What's the used Fiat Coupe coupe like?
You only have to look at the Fiat Coupe to know that this car is going to be fun. The styling raised a few eyebrows when the car was launched, but it has aged very gracefully and is rapidly gaining a following as a classic.
All of the engines provide decent performance and the handling is good - even the 220bhp five-cylinder units aren't too much for the chassis. The five-speed manual gearbox works well with every engine and only gave way to an equally slick six-speeder in mid-1999 on the 20v Turbo model. The interior is just as smart, thanks to the painted dashboard and simple instruments. There's plenty of space in the front and a good driving position, and there's also space in the rear for two adults to sit in comfort, which makes this Fiat a very practical choice even if the boot is not that big.
Advice for buyers
What should I look for in a used Fiat Coupe coupe?
A car that shows any signs of smoke should be avoided. In a Turbo, it's a sign the turbocharger is on its way out and on non-turbocharged models it's a sign of neglect. Either way, it spells expensive trouble.
The cambelt must be changed every 36,000 miles to ensure the engine's long life. This isn't very long for a cambelt, but the Coupe is a performance car and you have to expect this sort of TLC. Also, make sure you only buy a car with a healthy engine. A lot of engine work requires the engine to be removed, which is time-consuming and expensive, and those are the kind of bills you can do without. Some trim can also become creaky over time, but generally the cabin is well put together. More of a problem will be minor electrical glitches, so check every switch and button works.
What are the most common problems with a used Fiat Coupe coupe?
Is a used Fiat Coupe coupe reliable?
What used Fiat Coupe coupe will I get for my budget?
How much does it cost to run a Fiat Coupe coupe?
Even the most recent Fiat Coupe will be a few years old now, so look for one that's in top condition to hopefully stop any unexpected bills and reduce your running costs.
Of the various engines, the 2.0 16v is the easiest on fuel, returning around 30.0mpg.
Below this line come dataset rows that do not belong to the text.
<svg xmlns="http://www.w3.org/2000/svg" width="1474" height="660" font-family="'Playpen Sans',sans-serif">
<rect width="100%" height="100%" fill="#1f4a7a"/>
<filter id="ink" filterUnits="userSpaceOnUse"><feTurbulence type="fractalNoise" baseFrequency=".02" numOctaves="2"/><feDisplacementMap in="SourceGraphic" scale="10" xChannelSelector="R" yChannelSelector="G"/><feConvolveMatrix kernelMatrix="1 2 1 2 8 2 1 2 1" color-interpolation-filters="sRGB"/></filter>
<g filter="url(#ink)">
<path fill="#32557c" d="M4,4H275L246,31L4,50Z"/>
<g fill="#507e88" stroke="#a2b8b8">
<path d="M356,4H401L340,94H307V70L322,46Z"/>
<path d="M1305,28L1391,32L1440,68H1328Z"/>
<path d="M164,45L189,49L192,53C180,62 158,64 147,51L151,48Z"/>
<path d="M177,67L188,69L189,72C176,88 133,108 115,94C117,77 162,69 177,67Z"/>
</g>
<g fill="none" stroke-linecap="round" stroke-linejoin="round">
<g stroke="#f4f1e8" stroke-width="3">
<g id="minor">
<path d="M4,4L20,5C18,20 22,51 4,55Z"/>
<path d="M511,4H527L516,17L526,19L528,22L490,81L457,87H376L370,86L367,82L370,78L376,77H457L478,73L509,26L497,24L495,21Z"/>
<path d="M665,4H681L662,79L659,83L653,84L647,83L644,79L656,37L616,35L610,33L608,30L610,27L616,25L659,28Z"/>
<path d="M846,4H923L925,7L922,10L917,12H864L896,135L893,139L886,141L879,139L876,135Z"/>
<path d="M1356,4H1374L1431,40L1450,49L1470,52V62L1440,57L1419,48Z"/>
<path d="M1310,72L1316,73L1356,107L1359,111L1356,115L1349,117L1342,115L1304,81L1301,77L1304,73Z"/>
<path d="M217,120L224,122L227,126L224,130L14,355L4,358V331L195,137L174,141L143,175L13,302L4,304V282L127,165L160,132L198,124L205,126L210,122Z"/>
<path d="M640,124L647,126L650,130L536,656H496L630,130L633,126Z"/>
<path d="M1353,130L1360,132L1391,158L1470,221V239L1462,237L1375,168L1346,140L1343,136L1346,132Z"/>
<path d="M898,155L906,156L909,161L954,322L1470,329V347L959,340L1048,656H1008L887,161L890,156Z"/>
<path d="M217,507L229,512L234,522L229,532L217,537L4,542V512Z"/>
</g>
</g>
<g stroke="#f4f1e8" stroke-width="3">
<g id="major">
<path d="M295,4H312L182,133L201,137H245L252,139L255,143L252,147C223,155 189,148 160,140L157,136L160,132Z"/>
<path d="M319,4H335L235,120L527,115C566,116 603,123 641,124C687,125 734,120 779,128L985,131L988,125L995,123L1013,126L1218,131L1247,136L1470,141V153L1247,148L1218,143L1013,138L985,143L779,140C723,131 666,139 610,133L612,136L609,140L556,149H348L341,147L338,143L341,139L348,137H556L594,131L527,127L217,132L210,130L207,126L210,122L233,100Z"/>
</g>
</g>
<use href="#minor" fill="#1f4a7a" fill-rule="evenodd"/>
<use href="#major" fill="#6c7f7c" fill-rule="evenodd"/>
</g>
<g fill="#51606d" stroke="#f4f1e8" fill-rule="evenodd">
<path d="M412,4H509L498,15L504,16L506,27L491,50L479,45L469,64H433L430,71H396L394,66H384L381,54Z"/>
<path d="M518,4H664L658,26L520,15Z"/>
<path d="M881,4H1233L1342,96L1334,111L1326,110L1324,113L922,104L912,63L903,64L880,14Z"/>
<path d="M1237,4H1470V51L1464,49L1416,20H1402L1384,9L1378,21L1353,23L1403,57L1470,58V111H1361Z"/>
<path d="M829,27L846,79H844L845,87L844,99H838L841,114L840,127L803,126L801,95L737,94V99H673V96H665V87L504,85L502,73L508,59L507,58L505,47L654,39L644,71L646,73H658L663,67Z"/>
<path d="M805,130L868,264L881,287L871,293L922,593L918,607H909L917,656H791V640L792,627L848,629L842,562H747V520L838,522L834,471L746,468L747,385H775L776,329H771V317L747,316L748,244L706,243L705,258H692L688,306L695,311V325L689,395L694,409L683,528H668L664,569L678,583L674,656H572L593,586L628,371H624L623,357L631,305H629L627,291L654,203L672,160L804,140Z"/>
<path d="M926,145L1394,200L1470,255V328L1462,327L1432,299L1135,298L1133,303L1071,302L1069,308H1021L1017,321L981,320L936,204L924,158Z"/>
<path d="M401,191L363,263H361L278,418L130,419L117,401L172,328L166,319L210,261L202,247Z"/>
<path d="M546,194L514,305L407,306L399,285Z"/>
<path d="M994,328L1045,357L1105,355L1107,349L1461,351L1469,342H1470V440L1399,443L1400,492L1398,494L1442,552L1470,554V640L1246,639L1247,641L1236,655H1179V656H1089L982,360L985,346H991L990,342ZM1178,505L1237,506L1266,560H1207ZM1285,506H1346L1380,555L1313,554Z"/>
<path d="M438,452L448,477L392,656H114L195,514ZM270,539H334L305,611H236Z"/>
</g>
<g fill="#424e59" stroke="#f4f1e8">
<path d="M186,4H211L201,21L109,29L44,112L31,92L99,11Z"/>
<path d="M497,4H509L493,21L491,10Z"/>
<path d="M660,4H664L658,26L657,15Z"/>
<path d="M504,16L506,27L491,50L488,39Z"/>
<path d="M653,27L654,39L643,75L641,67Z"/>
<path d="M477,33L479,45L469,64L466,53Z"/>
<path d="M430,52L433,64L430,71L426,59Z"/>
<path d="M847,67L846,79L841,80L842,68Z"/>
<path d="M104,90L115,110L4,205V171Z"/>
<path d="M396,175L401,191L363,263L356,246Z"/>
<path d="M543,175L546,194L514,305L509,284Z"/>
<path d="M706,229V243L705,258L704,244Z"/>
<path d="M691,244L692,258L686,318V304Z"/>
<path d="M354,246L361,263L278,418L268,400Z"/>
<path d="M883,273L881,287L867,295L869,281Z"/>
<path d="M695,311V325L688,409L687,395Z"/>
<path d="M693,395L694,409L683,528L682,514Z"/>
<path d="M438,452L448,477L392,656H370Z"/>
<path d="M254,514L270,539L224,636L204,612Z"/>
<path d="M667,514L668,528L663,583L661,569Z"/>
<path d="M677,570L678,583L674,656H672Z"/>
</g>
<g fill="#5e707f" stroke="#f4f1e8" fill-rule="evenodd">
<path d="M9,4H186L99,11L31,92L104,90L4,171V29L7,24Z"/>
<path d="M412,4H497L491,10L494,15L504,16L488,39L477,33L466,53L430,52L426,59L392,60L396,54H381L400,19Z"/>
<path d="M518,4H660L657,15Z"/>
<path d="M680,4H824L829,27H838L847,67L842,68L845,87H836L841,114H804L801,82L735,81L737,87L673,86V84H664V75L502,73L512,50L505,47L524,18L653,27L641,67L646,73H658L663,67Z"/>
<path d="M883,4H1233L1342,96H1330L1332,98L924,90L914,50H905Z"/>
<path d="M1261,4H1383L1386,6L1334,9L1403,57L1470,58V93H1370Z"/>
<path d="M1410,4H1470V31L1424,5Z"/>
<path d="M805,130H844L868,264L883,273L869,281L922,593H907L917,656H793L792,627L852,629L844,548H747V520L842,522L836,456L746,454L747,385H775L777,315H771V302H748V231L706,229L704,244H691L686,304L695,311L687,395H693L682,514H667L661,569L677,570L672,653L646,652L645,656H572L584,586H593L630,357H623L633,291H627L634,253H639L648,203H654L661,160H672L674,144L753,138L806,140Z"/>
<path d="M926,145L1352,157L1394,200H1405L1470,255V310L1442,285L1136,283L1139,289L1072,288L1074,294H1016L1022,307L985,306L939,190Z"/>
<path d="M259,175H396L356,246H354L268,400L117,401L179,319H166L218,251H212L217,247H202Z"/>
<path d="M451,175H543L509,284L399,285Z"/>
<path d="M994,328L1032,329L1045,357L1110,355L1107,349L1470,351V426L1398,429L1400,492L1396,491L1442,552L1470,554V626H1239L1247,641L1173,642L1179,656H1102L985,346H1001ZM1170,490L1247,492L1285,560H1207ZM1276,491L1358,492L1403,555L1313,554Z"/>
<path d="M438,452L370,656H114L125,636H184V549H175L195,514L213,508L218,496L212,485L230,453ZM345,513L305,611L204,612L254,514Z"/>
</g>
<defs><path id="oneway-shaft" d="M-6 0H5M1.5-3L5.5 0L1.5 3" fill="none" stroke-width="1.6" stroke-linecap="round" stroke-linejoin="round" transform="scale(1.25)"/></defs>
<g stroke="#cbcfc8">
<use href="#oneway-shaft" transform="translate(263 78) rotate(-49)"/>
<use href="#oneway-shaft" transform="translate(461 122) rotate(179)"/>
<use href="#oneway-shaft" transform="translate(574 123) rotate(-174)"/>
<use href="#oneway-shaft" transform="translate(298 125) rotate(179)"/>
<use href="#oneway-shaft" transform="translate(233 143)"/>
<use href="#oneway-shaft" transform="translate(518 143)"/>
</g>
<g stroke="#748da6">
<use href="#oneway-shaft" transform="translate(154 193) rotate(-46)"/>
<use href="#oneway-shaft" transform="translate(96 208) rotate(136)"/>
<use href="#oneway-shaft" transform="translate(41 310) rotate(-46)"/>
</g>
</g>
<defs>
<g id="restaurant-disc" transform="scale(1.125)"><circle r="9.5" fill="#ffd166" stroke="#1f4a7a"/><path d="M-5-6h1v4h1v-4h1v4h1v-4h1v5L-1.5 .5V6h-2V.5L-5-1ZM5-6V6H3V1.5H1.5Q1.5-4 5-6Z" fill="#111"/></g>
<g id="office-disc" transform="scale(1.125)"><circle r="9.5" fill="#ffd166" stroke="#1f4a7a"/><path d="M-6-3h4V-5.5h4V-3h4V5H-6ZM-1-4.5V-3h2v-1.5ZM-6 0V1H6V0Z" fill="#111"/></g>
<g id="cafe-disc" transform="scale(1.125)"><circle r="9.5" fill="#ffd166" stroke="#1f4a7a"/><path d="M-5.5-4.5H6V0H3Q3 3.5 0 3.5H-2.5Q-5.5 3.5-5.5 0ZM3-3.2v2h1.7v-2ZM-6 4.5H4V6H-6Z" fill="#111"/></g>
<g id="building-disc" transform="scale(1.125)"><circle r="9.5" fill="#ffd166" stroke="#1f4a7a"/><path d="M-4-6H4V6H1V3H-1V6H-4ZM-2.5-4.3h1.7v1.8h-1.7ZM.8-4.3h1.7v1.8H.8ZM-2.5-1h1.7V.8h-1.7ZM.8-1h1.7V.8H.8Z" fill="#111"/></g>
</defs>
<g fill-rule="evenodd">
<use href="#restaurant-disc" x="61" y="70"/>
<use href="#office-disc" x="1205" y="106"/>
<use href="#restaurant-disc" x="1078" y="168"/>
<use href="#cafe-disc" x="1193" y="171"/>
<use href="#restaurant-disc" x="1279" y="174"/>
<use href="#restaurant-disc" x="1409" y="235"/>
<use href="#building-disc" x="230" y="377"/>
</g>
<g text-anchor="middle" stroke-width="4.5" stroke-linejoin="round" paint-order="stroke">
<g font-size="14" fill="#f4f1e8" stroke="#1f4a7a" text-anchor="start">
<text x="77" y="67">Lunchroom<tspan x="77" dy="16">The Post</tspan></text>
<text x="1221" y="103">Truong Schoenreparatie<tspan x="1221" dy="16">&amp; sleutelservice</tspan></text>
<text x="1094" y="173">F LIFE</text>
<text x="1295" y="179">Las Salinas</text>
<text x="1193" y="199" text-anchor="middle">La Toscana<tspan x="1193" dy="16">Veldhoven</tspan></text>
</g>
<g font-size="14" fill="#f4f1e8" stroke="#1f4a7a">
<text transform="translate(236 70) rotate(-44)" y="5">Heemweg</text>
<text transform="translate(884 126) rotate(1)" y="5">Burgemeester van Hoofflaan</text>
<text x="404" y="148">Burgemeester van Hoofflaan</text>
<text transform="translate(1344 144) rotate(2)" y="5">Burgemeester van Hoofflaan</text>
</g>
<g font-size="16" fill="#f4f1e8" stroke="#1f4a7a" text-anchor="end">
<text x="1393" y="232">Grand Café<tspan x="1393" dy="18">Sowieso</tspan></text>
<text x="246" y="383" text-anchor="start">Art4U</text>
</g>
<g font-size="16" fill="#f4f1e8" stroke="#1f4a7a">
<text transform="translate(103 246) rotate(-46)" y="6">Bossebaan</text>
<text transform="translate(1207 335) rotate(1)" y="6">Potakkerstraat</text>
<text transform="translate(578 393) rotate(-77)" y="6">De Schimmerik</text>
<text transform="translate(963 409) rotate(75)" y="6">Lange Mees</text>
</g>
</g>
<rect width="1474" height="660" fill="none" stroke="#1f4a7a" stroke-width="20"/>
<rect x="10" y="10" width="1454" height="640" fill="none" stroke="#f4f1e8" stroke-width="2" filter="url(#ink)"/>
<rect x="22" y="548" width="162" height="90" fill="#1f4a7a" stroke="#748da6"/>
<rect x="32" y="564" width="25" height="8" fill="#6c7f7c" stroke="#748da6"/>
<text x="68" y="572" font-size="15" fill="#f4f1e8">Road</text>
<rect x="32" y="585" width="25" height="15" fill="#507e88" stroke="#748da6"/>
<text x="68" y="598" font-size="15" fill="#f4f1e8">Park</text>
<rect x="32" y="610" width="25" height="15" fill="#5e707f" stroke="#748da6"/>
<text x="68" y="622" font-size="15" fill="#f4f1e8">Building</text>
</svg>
However, even the turbocharged models can produce economy in the high 20s, which is very respectable, although this will soon dip if you use their performance to the full. Insurance is not too much of a worry for the non-turbo 16v model, but the Turbo versions are in the top group 20 bracket, which may come as a shock on a Fiat. Fiat dealers are not too expensive when it comes to labour charges, but an independent specialist may be the better choice as the Fiat Coupe gets older and requires more loving care to keep it in tip-top condition. Lastly, when you're calculating your budget, don't forget to include the cost of front tyres, especially on Turbo models. There's a lot of power going through them, and that can soon wear them out.
Which used Fiat Coupe coupe should I buy?
The good news is that all Coupes handle well and are great fun to drive. The Turbos can spin the front wheels in tighter corners, but only if the driver is clumsy with the throttle.
The ultimate Coupe is the 2.0 20v Turbo thanks to its 220bhp five-cylinder engine, which gained a six-speed gearbox halfway through its life. Performance is very strong, with a 0-60mph time of around six seconds and a top speed of 155mph, which makes the Fiat Coupe one of the most affordable fast cars on the market. The non-turbocharged 16v model is the slowest of the bunch but still makes a good choice. It's cheaper to run and insure and is capable of 30.0mpg economy. The 16v Turbo uses a four-cylinder engine and is a bit more manic than the five-cylinder that replaced it. It also misses the later engine's thumping mid-range overtaking power and is reckoned to be less reliable.